Cobrada por seu voto contra a classe trabalhadora, Tabata foi acolhida pelo que há de pior na política brasileira e, ela própria, reagiu muito mal. Sua apaixonada defesa da “convicção pessoal” não é compatível com a posição de alguém que tanto exibe seu diploma de Ciência Política em Harvard: afinal, ela pretende que a representação se dê ao largo dos partidos? E sua resposta atravessada, de que não precisa de mandato porque é bem formada e sempre encontrará emprego, traiu um desprezo por sua base que, como liderança política em ascensão, ela deveria se esforçar por ocultar.

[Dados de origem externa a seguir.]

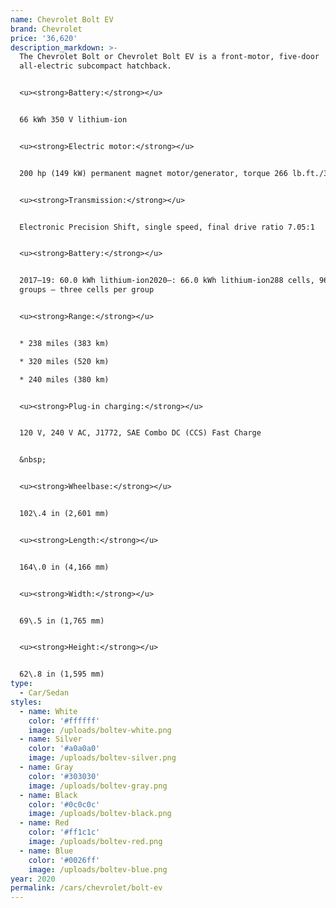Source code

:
```yaml
---
name: Chevrolet Bolt EV
brand: Chevrolet
price: '36,620'
description_markdown: >-
  The Chevrolet Bolt or Chevrolet Bolt EV is a front-motor, five-door
  all-electric subcompact hatchback.


  <u><strong>Battery:</strong></u>


  66 kWh 350 V lithium-ion


  <u><strong>Electric motor:</strong></u>


  200 hp (149 kW) permanent magnet motor/generator, torque 266 lb.ft./360 Nm


  <u><strong>Transmission:</strong></u>


  Electronic Precision Shift, single speed, final drive ratio 7.05:1


  <u><strong>Battery:</strong></u>


  2017–19: 60.0 kWh lithium-ion2020–: 66.0 kWh lithium-ion288 cells, 96 cell
  groups – three cells per group


  <u><strong>Range:</strong></u>


  * 238 miles (383 km)

  * 320 miles (520 km)

  * 240 miles (380 km)


  <u><strong>Plug-in charging:</strong></u>


  120 V, 240 V AC, J1772, SAE Combo DC (CCS) Fast Charge


  &nbsp;


  <u><strong>Wheelbase:</strong></u>


  102\.4 in (2,601 mm)


  <u><strong>Length:</strong></u>


  164\.0 in (4,166 mm)


  <u><strong>Width:</strong></u>


  69\.5 in (1,765 mm)


  <u><strong>Height:</strong></u>


  62\.8 in (1,595 mm)
type:
  - Car/Sedan
styles:
  - name: White
    color: '#ffffff'
    image: /uploads/boltev-white.png
  - name: Silver
    color: '#a0a0a0'
    image: /uploads/boltev-silver.png
  - name: Gray
    color: '#303030'
    image: /uploads/boltev-gray.png
  - name: Black
    color: '#0c0c0c'
    image: /uploads/boltev-black.png
  - name: Red
    color: '#ff1c1c'
    image: /uploads/boltev-red.png
  - name: Blue
    color: '#0026ff'
    image: /uploads/boltev-blue.png
year: 2020
permalink: /cars/chevrolet/bolt-ev
---
```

Tabata Amaral é apenas mais uma das muitas faces da velha “renovação política”, a que está sempre em funcionamento para impedir que o Brasil se transforme. Precisamos (verbo no passado) falar dela porque alguns caíram no canto de sereia. Agora, que já está bem estabelecido quem ela é, talvez possamos passar para outro assunto.
*Luis Felipe Miguel é professor do Instituto de Ciência Política da Universidade de Brasília, onde coordenou o curso sobre o golpe parlamentar de 2016. Autor, entre outros, de Democracia e representação: territórias em disputa (Editora Unesp, 2014), Dominação e resistência: desafios para uma política emancipatória (Boitempo, 2018) e, junto com Flávia Biroli, de Feminismo e política: uma introdução (Boitempo, 2014). Colabora com os livros de intervenção Por que gritamos golpe? Para entender o impeachment e a crise política no Brasil (Boitempo, 2016) e O ódio como política: a reinvenção das direitas no Brasil (Boitempo, 2018).